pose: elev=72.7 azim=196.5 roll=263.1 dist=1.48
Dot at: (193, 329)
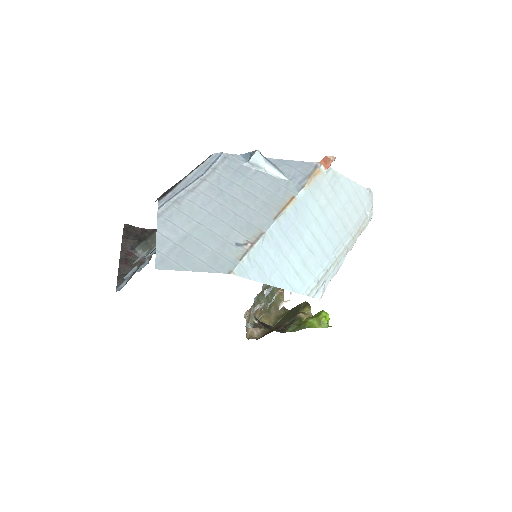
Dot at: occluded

==

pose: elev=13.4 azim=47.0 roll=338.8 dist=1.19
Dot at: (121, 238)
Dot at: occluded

**TASK TO COMPLETE**.
Please identify every line in the entries above that contains the string "elev", and copy each of those lines. Treat uppercase and lowercase as different.

**WRITTEN RESPONSE**.
pose: elev=72.7 azim=196.5 roll=263.1 dist=1.48
pose: elev=13.4 azim=47.0 roll=338.8 dist=1.19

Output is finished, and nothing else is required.